Recently I was reading a blog by a friend where she said that, “In the game of love everybody wants to walk away from the table with a better deal than they are offering“. This got me thinking…am I so vain or superficial to only look for women who can offer me more than I have to offer? Because I feel the truth behind the statement. As I thought about it more, I realized that though her statement may be true for some, or maybe even most, it wasn’t true for me.
So, in my personal debate with myself, pondering the reasons behind my dating decisions, I first wanted to think about what I have to offer. What do women who I’m attracted to want from someone like me? Well, if I asked 100 women I would probably get 100 different answers. So I came to the conclusion that I could never truly satisfy the needs of every woman, or even most women for that matter. I’m confident enough to know that I have a lot of good qualities to offer. I’m not rich but I can take care of myself, I’m intelligent, attractive, I dress nice, I’m considerate, I’m loyal…etc. And, I’m also intelligent enough to not enter a relationship with a woman who I can’t please.
Then I thought that there are a lot of women who I don’t pursue because I know what it means to be in a relationship with them. It doesn’t matter who they are, or their social or financial status. It’s like I’m not going to buy a used car with 150,000 miles on it… I don’t care how it looks, I don’t want it.
So if I’m not looking for a “come-up” then what am I looking for? Well, I don’t know exactly.
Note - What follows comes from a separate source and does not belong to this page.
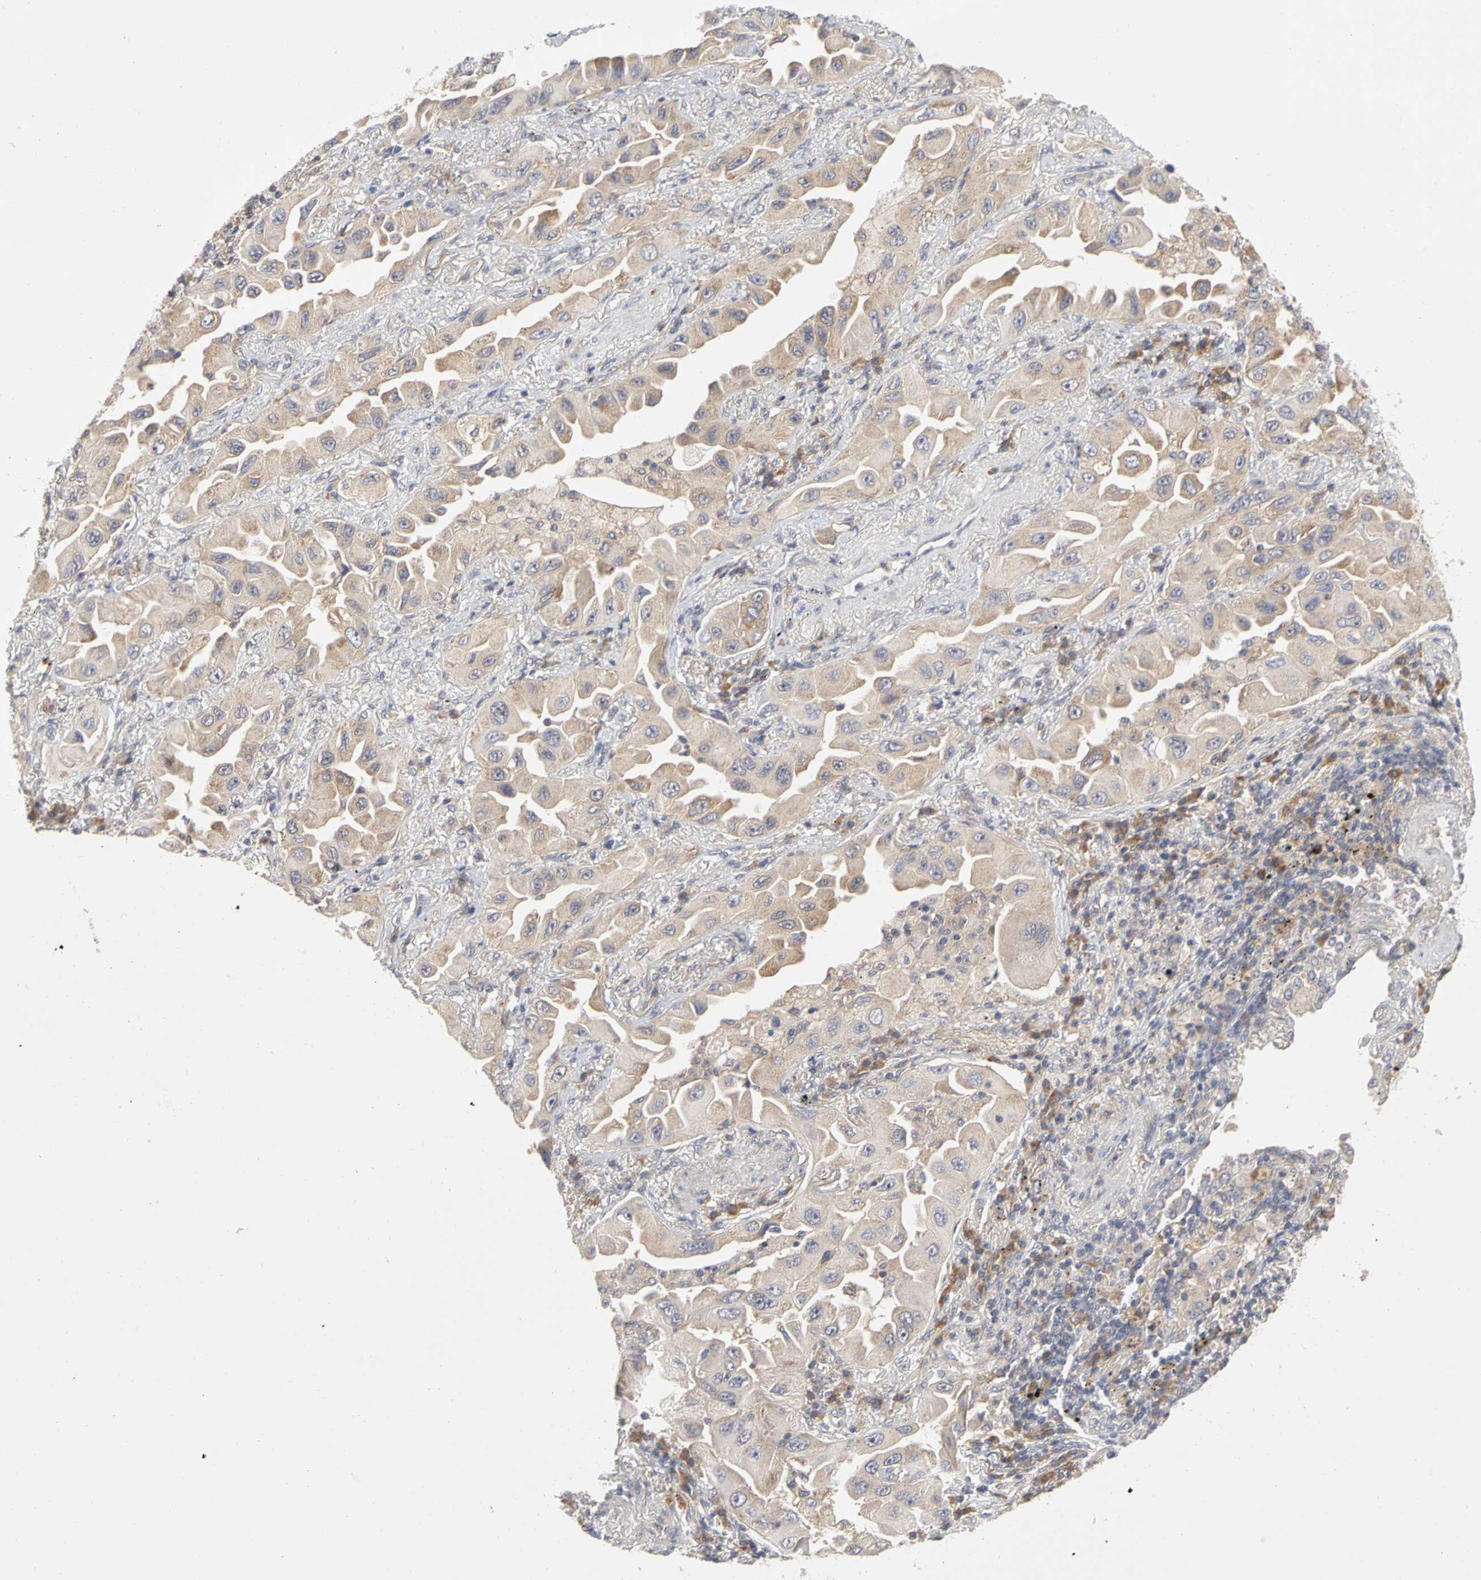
{"staining": {"intensity": "weak", "quantity": "25%-75%", "location": "cytoplasmic/membranous"}, "tissue": "lung cancer", "cell_type": "Tumor cells", "image_type": "cancer", "snomed": [{"axis": "morphology", "description": "Adenocarcinoma, NOS"}, {"axis": "topography", "description": "Lung"}], "caption": "Immunohistochemistry (IHC) of human lung cancer (adenocarcinoma) demonstrates low levels of weak cytoplasmic/membranous staining in about 25%-75% of tumor cells. (DAB (3,3'-diaminobenzidine) = brown stain, brightfield microscopy at high magnification).", "gene": "IRAK1", "patient": {"sex": "female", "age": 65}}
I’ll know when I see it.
I do know that when I’m looking for a woman to date, I always take a look at her close friendships and her relationships with her family. Unless you live in a place that’s far away from society, or have some other exception, you should have friends. You are who you attract. Over time I feel everyone has had the chance to develop relationships with people. And, how she has managed those relationships says a lot about how she will treat me.
Some people don’t even have any close meaningful friendships. How can someone think they can manage a lifelong relationship when they can’t even manage the relationships with their friends?
I understand that people come and go in life, as we all are on our own journey. But when I see a woman who is close with her family or has invested in close friendships over years, it shows me that she values people, and she knows how to manage relationships. And, that’s very important when looking to have a relationship with someone who you intend to marry.